China’s Wu Minxia and Shi Tingmao extended the nation’s era of diving dominance by winning the sport’s first gold medal of the 2013 FINA World Championships in Barcelona.
The duo asserted an early lead in the women’s 3-meter synchronised competition on July 20. An impressive score of 334.20 was posted across five rounds, a staggering 31.8 points ahead of Italy’s Tania Cagnatto and Francesca Dallape in second.
Alongside medal favourites China and Italy, Canada qualified for the final round in third place. The rest of the field was made up of hopefuls from Australia, Malaysia, Great Britain, Ukraine, USA, Mexico, Russia, Japan and Hong Kong.

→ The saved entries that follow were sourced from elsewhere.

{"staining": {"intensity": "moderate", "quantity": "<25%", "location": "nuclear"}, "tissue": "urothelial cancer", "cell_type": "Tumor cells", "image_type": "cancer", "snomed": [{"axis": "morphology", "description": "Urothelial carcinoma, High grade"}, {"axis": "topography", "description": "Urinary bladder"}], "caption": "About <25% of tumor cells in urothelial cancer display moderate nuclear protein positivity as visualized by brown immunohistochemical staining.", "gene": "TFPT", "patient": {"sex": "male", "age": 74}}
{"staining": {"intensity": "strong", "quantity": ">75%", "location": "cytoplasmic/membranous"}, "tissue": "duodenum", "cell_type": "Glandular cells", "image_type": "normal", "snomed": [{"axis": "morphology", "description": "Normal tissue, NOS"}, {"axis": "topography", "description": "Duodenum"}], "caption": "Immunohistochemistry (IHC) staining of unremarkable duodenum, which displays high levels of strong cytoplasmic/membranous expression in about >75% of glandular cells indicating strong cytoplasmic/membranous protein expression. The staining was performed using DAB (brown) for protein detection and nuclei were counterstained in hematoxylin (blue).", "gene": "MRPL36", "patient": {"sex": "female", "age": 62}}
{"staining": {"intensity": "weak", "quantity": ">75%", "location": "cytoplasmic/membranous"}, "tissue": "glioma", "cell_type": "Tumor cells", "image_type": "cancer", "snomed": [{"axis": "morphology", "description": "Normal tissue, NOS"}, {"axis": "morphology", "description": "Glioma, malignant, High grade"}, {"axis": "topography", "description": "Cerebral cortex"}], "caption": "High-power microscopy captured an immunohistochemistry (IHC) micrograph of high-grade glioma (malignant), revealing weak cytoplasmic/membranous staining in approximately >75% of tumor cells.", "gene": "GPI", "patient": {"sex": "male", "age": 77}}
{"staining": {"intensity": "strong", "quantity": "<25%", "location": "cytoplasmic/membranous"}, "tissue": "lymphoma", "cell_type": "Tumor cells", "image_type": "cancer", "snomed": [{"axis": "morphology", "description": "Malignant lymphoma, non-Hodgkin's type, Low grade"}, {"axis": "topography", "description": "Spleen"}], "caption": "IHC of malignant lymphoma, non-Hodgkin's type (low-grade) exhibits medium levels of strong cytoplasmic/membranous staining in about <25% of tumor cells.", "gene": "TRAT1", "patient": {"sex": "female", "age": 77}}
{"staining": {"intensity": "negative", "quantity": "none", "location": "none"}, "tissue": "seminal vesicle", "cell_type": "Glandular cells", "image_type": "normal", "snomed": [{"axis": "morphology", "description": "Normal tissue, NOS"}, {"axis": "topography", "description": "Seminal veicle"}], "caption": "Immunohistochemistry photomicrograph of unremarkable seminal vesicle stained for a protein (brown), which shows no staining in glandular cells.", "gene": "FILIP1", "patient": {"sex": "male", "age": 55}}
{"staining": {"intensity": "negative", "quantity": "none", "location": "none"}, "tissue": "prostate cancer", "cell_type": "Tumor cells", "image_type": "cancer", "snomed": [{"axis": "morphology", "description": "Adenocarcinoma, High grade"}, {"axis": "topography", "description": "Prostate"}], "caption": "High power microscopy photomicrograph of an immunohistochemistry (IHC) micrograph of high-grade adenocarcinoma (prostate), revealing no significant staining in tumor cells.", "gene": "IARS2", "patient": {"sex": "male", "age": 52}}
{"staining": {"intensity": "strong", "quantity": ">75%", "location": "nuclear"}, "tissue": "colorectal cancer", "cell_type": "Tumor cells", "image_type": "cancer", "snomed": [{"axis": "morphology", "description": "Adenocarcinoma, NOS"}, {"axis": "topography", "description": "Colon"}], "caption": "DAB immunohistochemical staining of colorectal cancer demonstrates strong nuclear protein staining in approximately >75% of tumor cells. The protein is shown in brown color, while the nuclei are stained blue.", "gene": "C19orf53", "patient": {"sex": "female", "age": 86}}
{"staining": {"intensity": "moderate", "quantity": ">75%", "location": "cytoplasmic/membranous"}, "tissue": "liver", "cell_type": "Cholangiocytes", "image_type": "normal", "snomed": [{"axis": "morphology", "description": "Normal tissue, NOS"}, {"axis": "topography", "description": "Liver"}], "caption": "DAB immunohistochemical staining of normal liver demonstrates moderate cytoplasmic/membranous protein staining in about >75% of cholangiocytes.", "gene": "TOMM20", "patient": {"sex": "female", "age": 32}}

Much like the rest of the competition, Wu Minxia and Shi Tingmao’s final performance was an exciting masterclass of near perfection. The pair excelled with an overall score of 338.40 points across five dives, once again overpowering the Italy’s Cagnatto and Dallape, who finished with a respectable 307.80 in second. Canada’s Pamela Ware and Jennifer Abel followed with 292.08 to claim bronze.
China’s victory makes a special occasion for Wu. The 27-year-old competitor secured a record sixth world title with victory in Barcelona, marking over a decade of dominance that shows no signs of letting up, especially as this is her first professional performance alongside new partner Shi.
With nine world and Olympic gold medals to her name, it’s somewhat telling to consider the only major championship to elude Wu’s grasp came in the 2005 World Championships, a competition she didn’t compete in. As reported through a translator and by ESPN, the legendary diver was more than pleased with her latest triumph:
I'm really happy even though I do feel a bit old.
I believe that since we kept working hard and communicating we succeeded. I feel like one of the leaders of the team, and I feel so good that we could do so well in our first competition.
I always need a new partner to come up because I am old. My partners need to have a high level before starting with me.
Despite her age, Wu’s presence continues to play a major part in setting up a successful future for the Chinese diving team. Her willingness to accept Shi Tingmao as a partner on the major stage will only propel the talented 21-year-old to also producing a career of brilliance.
Shi—who represents the Chongqing diving team—captured the 1m springboard title at the 2011 World Aquatics Championship and has waited two years for her next major title. She followed Wu's every move during the Barcelona meet and highlighted her ability by mirroring the legend's inward two-and-a-half somersault pike on their third dive.
A twisting reverse pike with two-and-a-half somersaults followed, securing the best score of the finals at 78.30. Although a normal occasion for Wu, Shi did extremely well to handle the pressure of the big stage. Her excitement was there for all to see during the medal ceremony, but when she needed to perform, the youngster outlined herself as a future star.
Can anyone break the country's extended tenure on the diving throne? Shi's performance signals the beginning of a new age for China's female divers, suggesting Asian dominance is going to extend well into the next decade.